• [任务要求]:
A) 根据下方原文回答以下问题：
(i) 该模型基于哪个模型微调？
(ii) 该模型不适用于生成哪类语音？
(iii) 生成的音频有时速度非常快，原文说可能需要做什么？
B) 判断下列说法是否与下方原文相符，回答“是”或“否”，并引用原文中起决定作用的原话：
(i) 该模型依赖外部适配器来实现语音合成。
(ii) 该模型的论文已经发表。
(iii) 由于不考虑语调，该模型有时会把某些单词读错。

• [原文]:

>>>

支持约鲁巴语、伊博语和豪萨语三种语言的语音合成。
利用纯语言建模，无需外部适配器或复杂架构。
提供多种语音选择。

📚 详细文档

模型描述

开发者：Saheedniyi
模型类型：文本转语音
支持语言：约鲁巴语、伊博语、豪萨语
微调基础模型：HuggingFaceTB/SmolLM2 - 360M
代码仓库：YarnGPT Github Repository
论文：正在撰写中。
演示：
1. 提示 YarnGPT - local 笔记本
2. 简易新闻阅读器：YarnGPT - local

用途

用于实验性地生成约鲁巴语、伊博语和豪萨语语音。

非适用场景

该模型不适用于生成约鲁巴语、伊博语和豪萨语以外的语言语音。

偏差、风险和局限性

模型可能无法涵盖尼日利亚口音的全部多样性，并且可能会基于训练数据集表现出偏差。
模型生成的音频有时速度非常快，可能需要进行一些后处理。
模型不考虑“语调”，有时会导致某些单词发音错误。
模型对某些提示没有响应。

建议

用户（直接用户和下游用户）应该了解模型的风险、偏差和局限性。鼓励提供反馈和多样化的训练数据。

<<<

• [记录列表]:
>>>

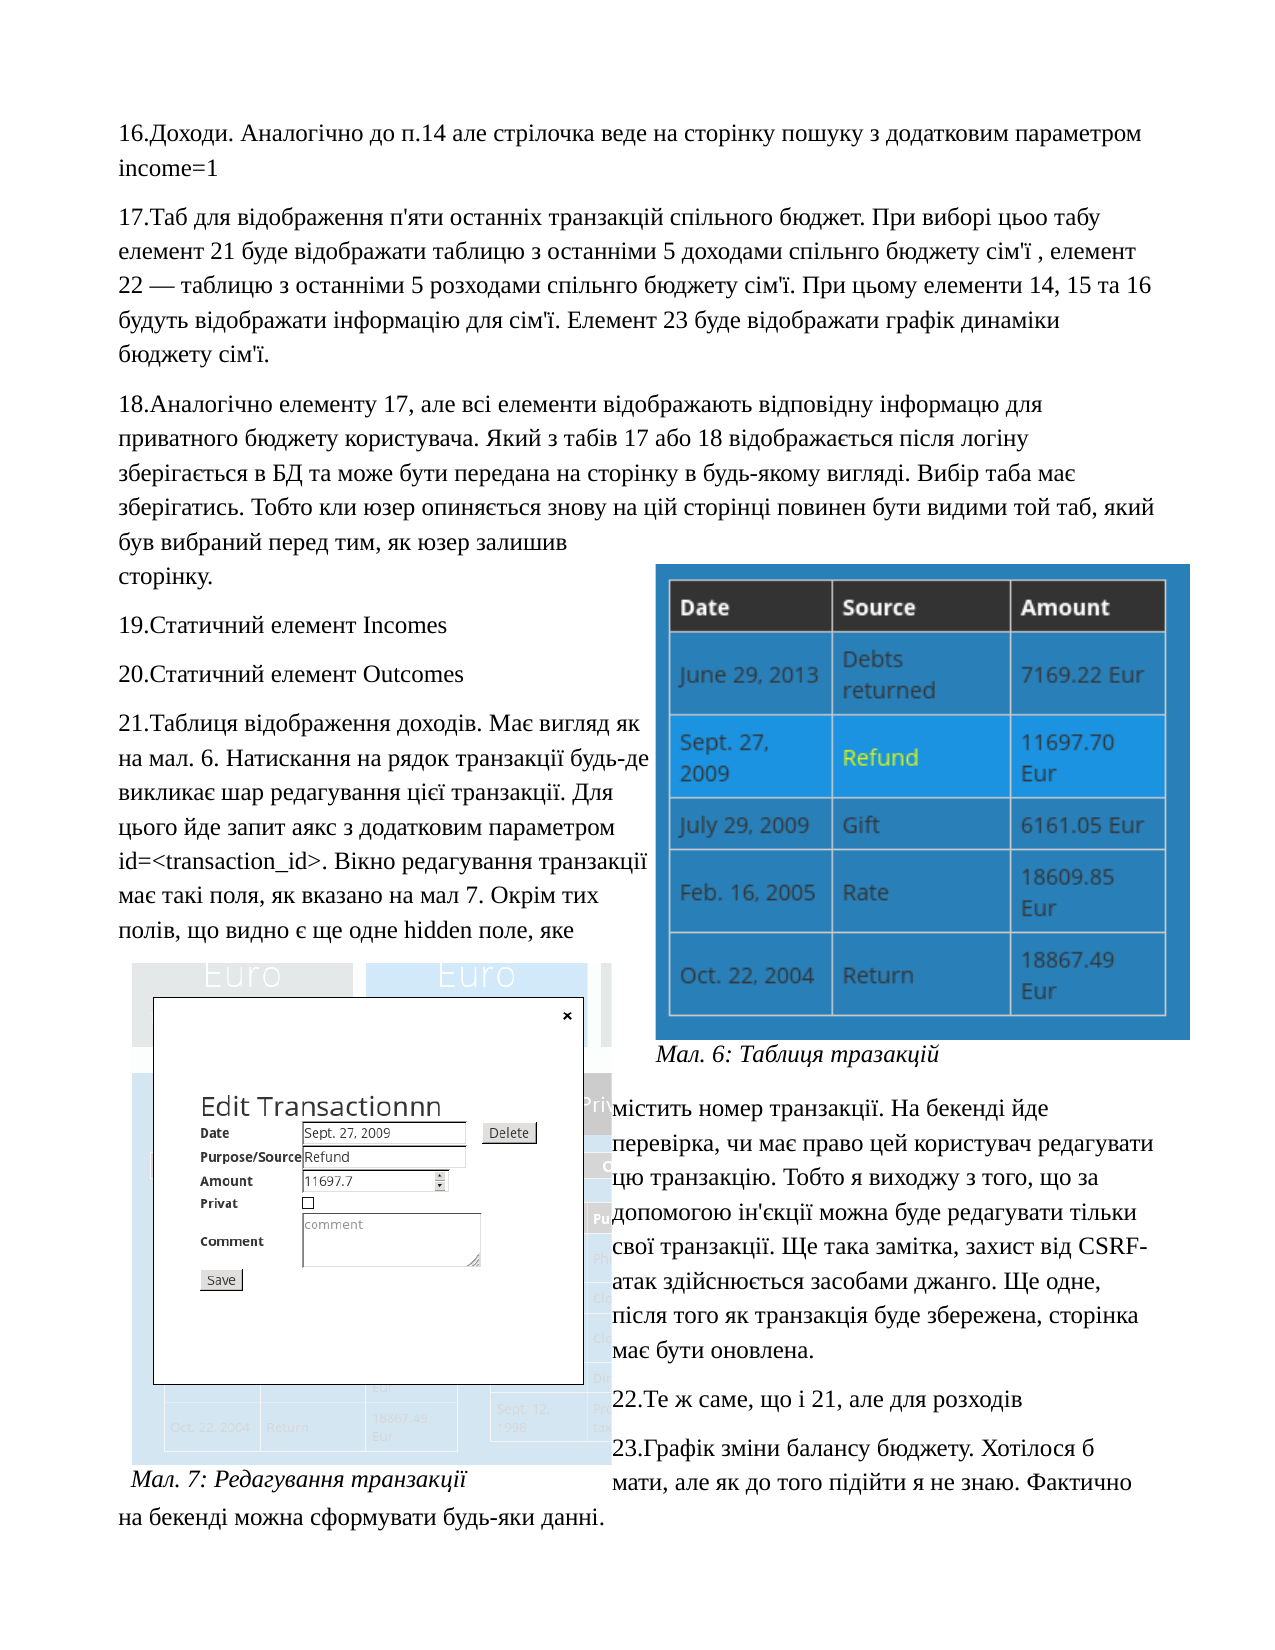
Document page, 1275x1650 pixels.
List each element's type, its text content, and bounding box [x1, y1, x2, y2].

list Те ж саме, що і 21, але для розходів [612, 1384, 1157, 1412]
list Мал. 7: Редагування транзакції [131, 1465, 612, 1493]
list Мал. 6: Таблиця тразакцій [656, 1040, 1190, 1068]
list Статичний елемент Outcomes [118, 659, 655, 688]
list Статичний елемент Incomes [118, 610, 655, 639]
list Доходи. Аналогічно до п.14 але стрілочка веде на сторінку пошуку з додатковим параметром income=1 [118, 118, 1157, 181]
picture [655, 564, 1190, 1040]
picture [130, 963, 612, 1465]
list Таблиця відображення доходів. Має вигляд як на мал. 6. Натискання на рядок транзакції будь-де викликає шар редагування цієї транзакції. Для цього йде запит аякс з додатковим параметром id=<transaction_id>. Вікно редагування транзакції має такі поля, як вказано на мал 7. Окрім тих полів, що видно є ще одне hidden поле, яке містить номер транзакції. На бекенді йде перевірка, чи має право цей користувач редагувати цю транзакцію. Тобто я виходжу з того, що за допомогою ін'єкції можна буде редагувати тільки свої транзакції. Ще така замітка, захист від CSRF-атак здійснюється засобами джанго. Ще одне, після того як транзакція буде збережена, сторінка має бути оновлена. [118, 708, 1157, 1363]
list Таб для відображення п'яти останніх транзакцій спільного бюджет. При виборі цьоо табу елемент 21 буде відображати таблицю з останніми 5 доходами спільнго бюджету сім'ї , елемент 22 — таблицю з останніми 5 розходами спільнго бюджету сім'ї. При цьому елементи 14, 15 та 16 будуть відображати інформацію для сім'ї. Елемент 23 буде відображати графік динаміки бюджету сім'ї. [118, 202, 1157, 368]
list Аналогічно елементу 17, але всі елементи відображають відповідну інформацю для приватного бюджету користувача. Який з табів 17 або 18 відображається після логіну зберігається в БД та може бути передана на сторінку в будь-якому вигляді. Вибір таба має зберігатись. Тобто кли юзер опиняється знову на цій сторінці повинен бути видими той таб, який був вибраний перед тим, як юзер залишив сторінку. [118, 389, 1190, 590]
list Графік зміни балансу бюджету. Хотілося б мати, але як до того підійти я не знаю. Фактично на бекенді можна сформувати будь-яки данні. [118, 1433, 1157, 1531]
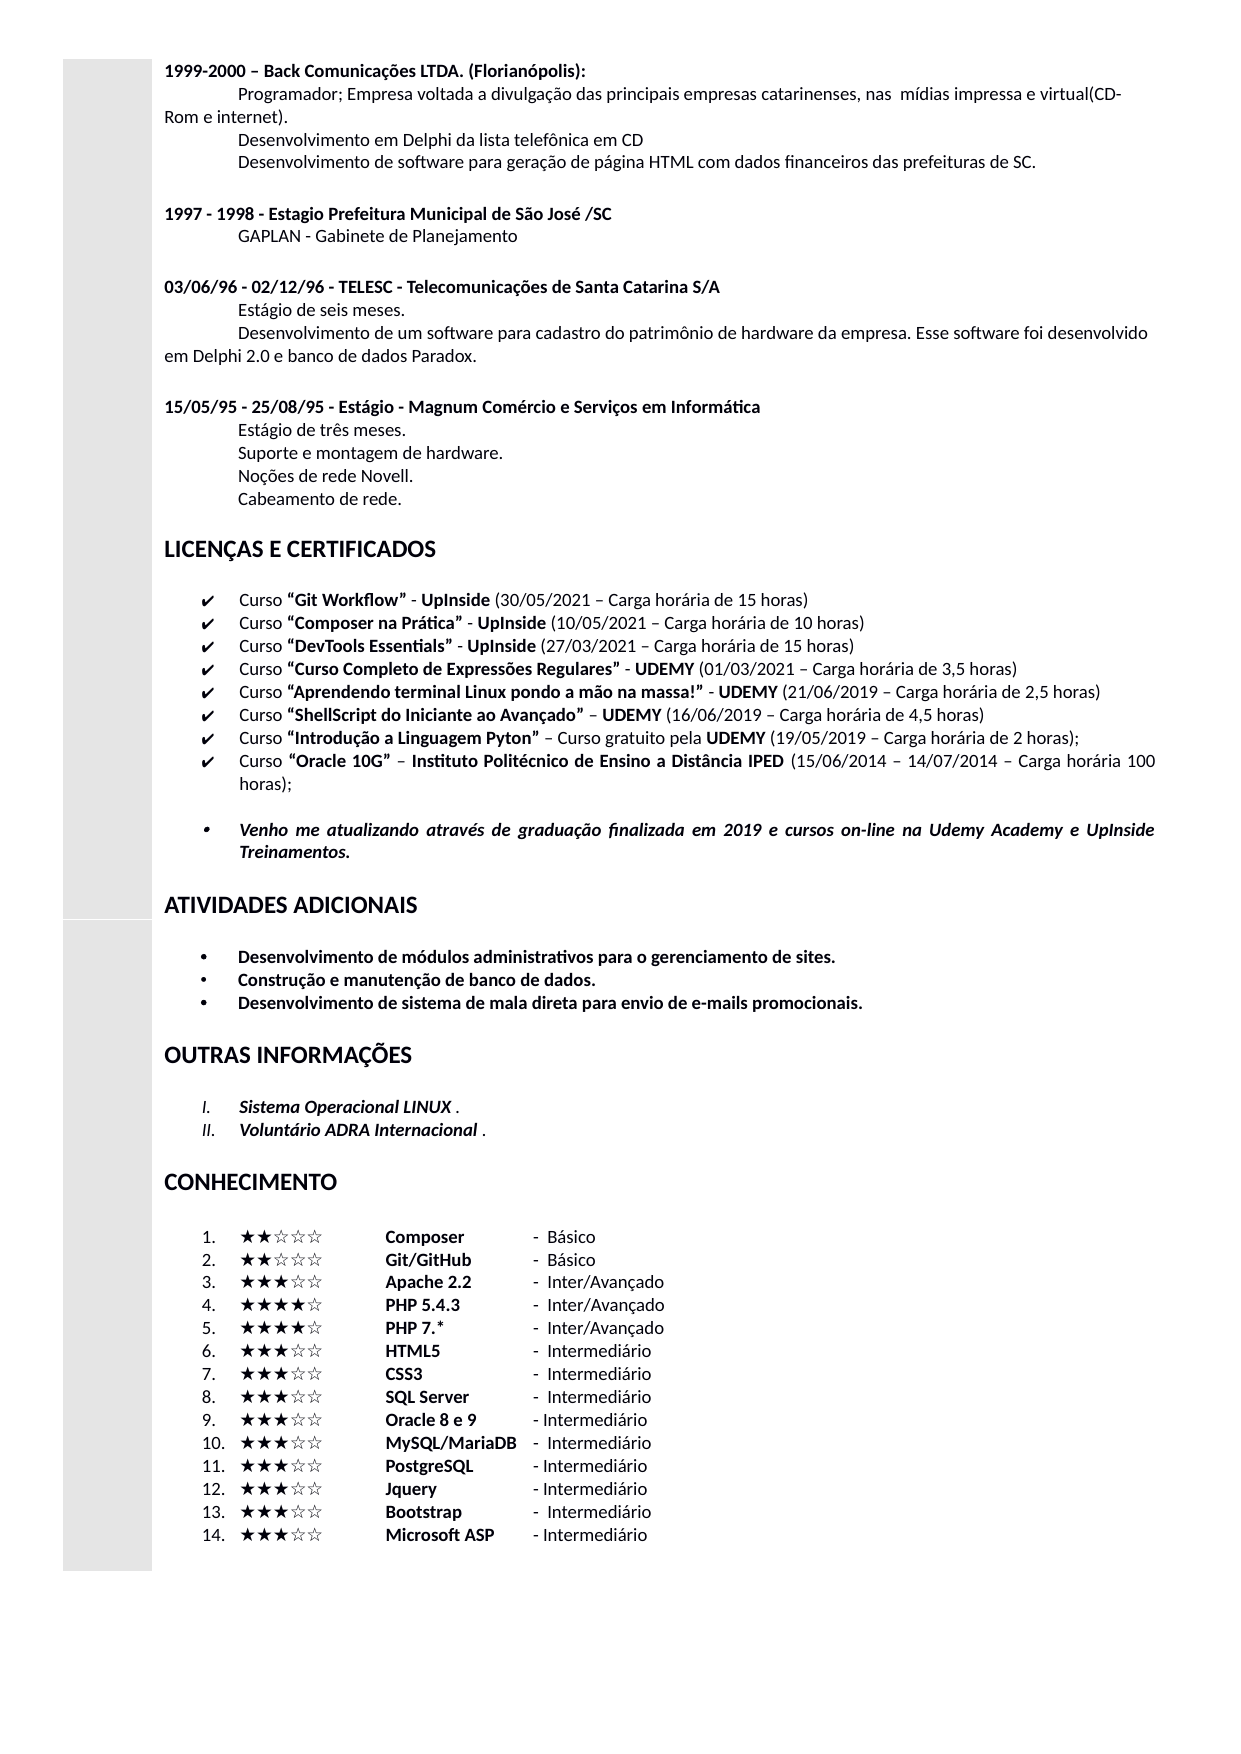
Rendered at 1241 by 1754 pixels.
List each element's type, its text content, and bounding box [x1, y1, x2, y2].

<<<

• [参考答案]:
A)
(i) HuggingFaceTB/SmolLM2 - 360M
(ii) 约鲁巴语、伊博语和豪萨语以外的语言语音
(iii) 进行一些后处理

B)
(i) 否。「利用纯语言建模，无需外部适配器或复杂架构。」
(ii) 否。「论文：正在撰写中。」
(iii) 是。「模型不考虑“语调”，有时会导致某些单词发音错误。」